Adolescence is a period of rapid physical, nutritional, cognitive, and social growth and development. These changes are influenced by a variety of factors including genetic, nutritional, environmental, family, and social experiences. This developmental period is also a time when young people are at risk for mental health disorders, including depressive and anxiety symptoms, and co-occurrence of substance use disorders with mental illness.10 Approximately two-thirds of adolescents who are arrested have a mental health disorder, a rate much higher than among their peers who are not involved in the legal system.5 Confinement in any correctional facility may have a major impact on the outcome of this developmental process. Likewise, supporting adolescents in processes that promote healing and accountability for their actions in a trauma-informed, developmentally appropriately manner may promote healthy development and result in positive health and social outcomes.11

Adult facilities are not equipped to manage the mental or physical health needs of adolescents nor to address education, vocation, and other social or developmental needs.5 Furthermore, staff in adult facilities commonly are untrained on and ill-prepared to work with concerns unique to adolescents.4,5 Another important issue is the higher risk of physical and sexual assaults.4 The National Prison Rape Elimination Commission Report concluded that “Juveniles in confinement are much more likely than incarcerated adults to be sexually abused, and they are particularly at risk when confined with adults.”12

Given these facts, adult correctional facilities are not designed to provide optimal care to adolescents in a developmentally appropriate and competent manner. Thus, on the rare occasion when adolescents are in these adult facilities, the standards of care provided to them should align with the recommendations above.

May 1998 – adopted by the National Commission on Correctional Health Care Board of Directors
October 2009 – reaffirmed
October 2012 – reaffirmed
October 2018 – reaffirmed with revision
January 2024 – reaffirmed with revisions by the National Commission on Correctional Health Care Governance Board


1 National Commission on Correctional Health Care. (2021). Restrictive housing in juvenile correctional settings [Position statement].

2 National Commission on Correctional Health Care. (2022).

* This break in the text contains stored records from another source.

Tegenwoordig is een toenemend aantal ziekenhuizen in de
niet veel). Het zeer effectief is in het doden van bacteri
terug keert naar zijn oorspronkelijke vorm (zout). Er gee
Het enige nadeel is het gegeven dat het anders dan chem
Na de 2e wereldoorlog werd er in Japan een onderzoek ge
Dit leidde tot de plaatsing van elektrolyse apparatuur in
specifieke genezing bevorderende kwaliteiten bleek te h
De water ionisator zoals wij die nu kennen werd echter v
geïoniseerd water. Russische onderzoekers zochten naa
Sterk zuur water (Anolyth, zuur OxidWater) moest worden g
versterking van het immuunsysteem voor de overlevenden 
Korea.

Standards for health services in juvenile detention and confinement facilities.

3 Sickmund, M., & Puzzanchera, C. (Eds.). (2014). Juvenile offenders and victims: 2014 national report. National Center for Juvenile Justice.

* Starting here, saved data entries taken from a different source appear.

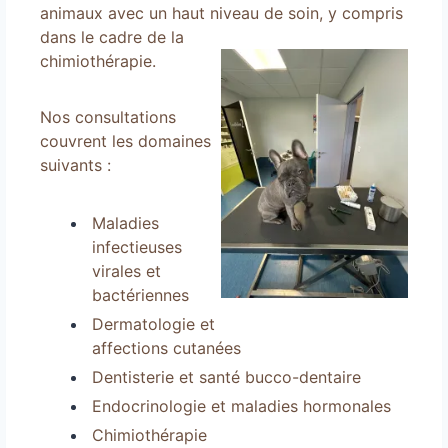
animaux avec un haut niveau d
e soin, y compris
dans le cadre de la
chimiothérapie.
Nos consultations
couvrent les domaines
suivants :
Maladies
infectieuses
virales et
bactériennes
Dermatologie et
affections cutanées
Dentisterie et santé bucco-dentaire
Endocrinologie et maladies hormonales
Chimiothérapie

4 Justice Policy Institute. (2017). Raising the age: Shifting to a safer and more effective juvenile justice system.

5 National Conference of State Legislatures. (2011). Adolescent development & competency: Juvenile justice guide book for legislators.

6 Ojeda, V. D., Berliant, E., Parker, T., Lyles, M., Edwards, T. M., Jimenez, C., Linke, S., Hiller-Venegas, S., & Lister, Z. (2022). Overview of a pilot health-focused reentry program for racial/ethnic minority probationers ages 18 to 26 in Southern California. International Journal of Offender Therapy and Comparative Criminology, 66(12), 1303-1326.

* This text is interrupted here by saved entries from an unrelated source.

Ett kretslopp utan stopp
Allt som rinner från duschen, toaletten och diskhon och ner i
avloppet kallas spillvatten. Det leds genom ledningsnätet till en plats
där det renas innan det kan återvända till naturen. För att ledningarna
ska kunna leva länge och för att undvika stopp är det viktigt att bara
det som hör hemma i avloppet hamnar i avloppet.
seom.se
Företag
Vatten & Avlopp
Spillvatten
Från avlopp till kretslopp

7 Kurlychek, M. C., & Johnson, B. D. (2006). The juvenile penalty: A comparison of juvenile and young adult sentencing outcomes in criminal court. Criminology, 42(2), 485-515.

8 Taylor, M. (2015). Juvenile transfers to adult court: An examination of the long-term outcomes of transferred and non-transferred juveniles. Juvenile & Family Court Journal, 66(4), 29-47.

9 Silver, I. A., Semenza, D. C., & Nedelec, J. L. (2023). Incarceration of youths in an adult correctional facility and risk of premature death. JAMA Network Open, 6(7), e2321805. Erratum ibid.

10 National Conference of State Legislatures. (2011). Mental health needs of juvenile offenders. In Adolescent development & competency: Juvenile justice guide book for legislators.

11 Barnert, E., Gallagher, D., Lei, H., & Abrams, L. (2022). Applying a health development lens to Canada’s youth justice minimum age law. Pediatrics, 149(Suppl. 5), e2021053509P.

12 National Prison Rape Elimination Commission Report. (2009).